What difference does a half-year make? The Bank of Guyana publicized its Half Year Report for 2017 this month, a few weeks after the Finance Minister released his half-year status update on the economy. Let us reflect on this important period in what is looking more and more like a one-term Granger Presidency.

2.2%
That was the announced growth of the Guyanese economy during the past six months, in real terms. But I question this figure, because the performance in the real sector just does not add up.  Fact! Four out of the six sisters have regressed during this period (sugar, gold, forestry, and bauxite); but yet the Bureau of Statistics declared a growth rate.
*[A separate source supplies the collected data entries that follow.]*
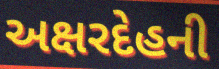
અક્ષરદેહની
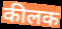
कीलक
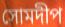
সোমদীপ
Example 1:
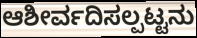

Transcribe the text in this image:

ಆಶೀರ್ವದಿಸಲ್ಪಟ್ಟನು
Plus, if you discount the contribution from the two large foreign gold companies incubated by the PPP, we are definitely in a negative growth zone.
The question the overwhelming majority of Guyanese are asking themselves is: Why am I not seeing my personal wealth and my lifestyle improving too, because of this growth rate?  The growth of this small, open economy is clearly driven by domestic consumption, but where is this domestic consumption really coming from?  Householders are now starting to default on their loans at the banks at an increasing pace, so they do not have the resources to drive aggregate demand.  It is all a Jordan MYTH!
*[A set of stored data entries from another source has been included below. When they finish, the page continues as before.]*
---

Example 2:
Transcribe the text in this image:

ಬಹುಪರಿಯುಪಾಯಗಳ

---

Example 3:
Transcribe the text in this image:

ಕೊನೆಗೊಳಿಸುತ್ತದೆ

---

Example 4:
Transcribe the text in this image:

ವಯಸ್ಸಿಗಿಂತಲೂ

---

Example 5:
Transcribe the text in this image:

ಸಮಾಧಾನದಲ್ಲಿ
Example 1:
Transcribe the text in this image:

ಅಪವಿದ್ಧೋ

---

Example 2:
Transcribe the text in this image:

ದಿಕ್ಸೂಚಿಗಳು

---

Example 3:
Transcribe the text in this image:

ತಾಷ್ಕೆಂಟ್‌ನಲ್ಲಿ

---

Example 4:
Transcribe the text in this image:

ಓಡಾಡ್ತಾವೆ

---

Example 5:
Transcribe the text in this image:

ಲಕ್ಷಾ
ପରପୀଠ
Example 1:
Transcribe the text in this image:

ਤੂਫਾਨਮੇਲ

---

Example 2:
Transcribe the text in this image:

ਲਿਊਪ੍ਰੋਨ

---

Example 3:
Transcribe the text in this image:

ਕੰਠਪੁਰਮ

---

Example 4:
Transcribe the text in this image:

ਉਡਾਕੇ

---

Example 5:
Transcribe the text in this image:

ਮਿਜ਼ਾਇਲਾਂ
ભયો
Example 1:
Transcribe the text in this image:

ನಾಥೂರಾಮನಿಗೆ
Too many people in the middle and working classes have complained to me on how their lives has become so much harder since 2014. They claimed that this period of austerity that started under former President Ramotar has intensified under President Granger. Whatever has happened to all those promises made by Team Granger in 2015?  Plus this snake oil illusion that they are trying to pull off with this oil dream has ZERO relevance to the people in 2017, 2018, 2019 and 2020.  For them, these years will become increasingly more challenge as hard guava season steps in.  If you carefully evaluate the performance of Team Granger, you will struggle to find evidence of what they have done for the people lately.  In 2015, Team Granger promised six per cent growth rate; today it is more under two per cent. Where is the good life?

6.7%
The monetary aggregate of reserve money has contracted by 6.7 per cent, while even broad money has fallen by 1.3 per cent.  The former was attributed mainly to a decrease in both net domestic and net foreign assets, while the latter primarily reflected lower net domestic credit and net foreign assets.  Credit to the private sector declined by 1.0 per cent. What does this mean, and how has it impacted economic growth?
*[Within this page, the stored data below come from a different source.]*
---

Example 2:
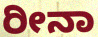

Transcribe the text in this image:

ರೀನಾ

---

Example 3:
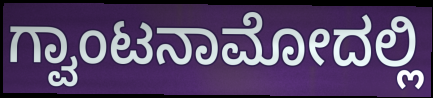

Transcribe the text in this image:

ಗ್ವಾಂಟನಾಮೋದಲ್ಲಿ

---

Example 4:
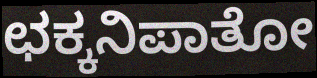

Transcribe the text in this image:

ಛಕ್ಕನಿಪಾತೋ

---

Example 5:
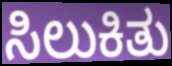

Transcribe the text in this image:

ಸಿಲುಕಿತು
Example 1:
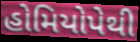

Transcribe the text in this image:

હોમિયોપેથી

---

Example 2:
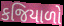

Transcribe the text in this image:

કજિયાળો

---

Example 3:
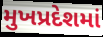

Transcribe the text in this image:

મુખપ્રદેશમાં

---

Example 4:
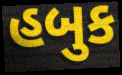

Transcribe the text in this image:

હબુક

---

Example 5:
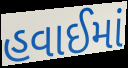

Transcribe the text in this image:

હવાઈમાં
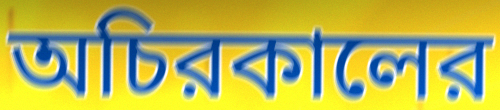
অচিরকালের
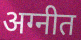
अग्नीत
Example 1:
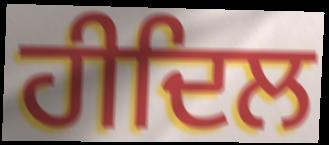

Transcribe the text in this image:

ਹੀਦਿਲ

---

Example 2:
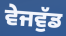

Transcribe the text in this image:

ਵੇਜਵੁੱਡ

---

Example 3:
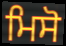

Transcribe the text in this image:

ਮਿਸੋ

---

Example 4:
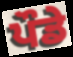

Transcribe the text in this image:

ਪੌਡੇ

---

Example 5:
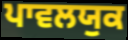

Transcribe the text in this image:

ਪਾਵਲਯੁਕ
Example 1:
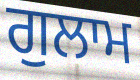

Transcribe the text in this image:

ਗੁਲਾਮ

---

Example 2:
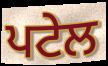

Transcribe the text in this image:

ਪਟੇਲ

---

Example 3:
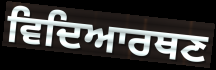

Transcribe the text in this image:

The plain truth is that people are not borrowing because they are not investing in Guyana, and this has resulted in less money circulating in the economy; which continues to squeeze everyone adversely, save and except for the members of the Granger cabal.  This begs the question: did the majority of the people vote for Granger so that his cabal can get fatter?
Clearly, the more important point and the most worrying is that there seem to be coming out of the Granger government very little new ideas that are adding value to the agenda of turning around the economy. Because of this poor economic performance under President Granger, the impact on the extreme poor will only get worse, and this is an indisputable fact.
The literature clearly points to the fact that Guyana must grow at a rate at six per cent or above before the lives of the people at the bottom of the economic scale (the poor and the vulnerable) can improve. I do not see this happening under the ‘clueless’ Minister Jordan.  With such a zigzag performance, the people must fortify their minds into not being surprised with negative growth before 2020. And the uncertainty continues!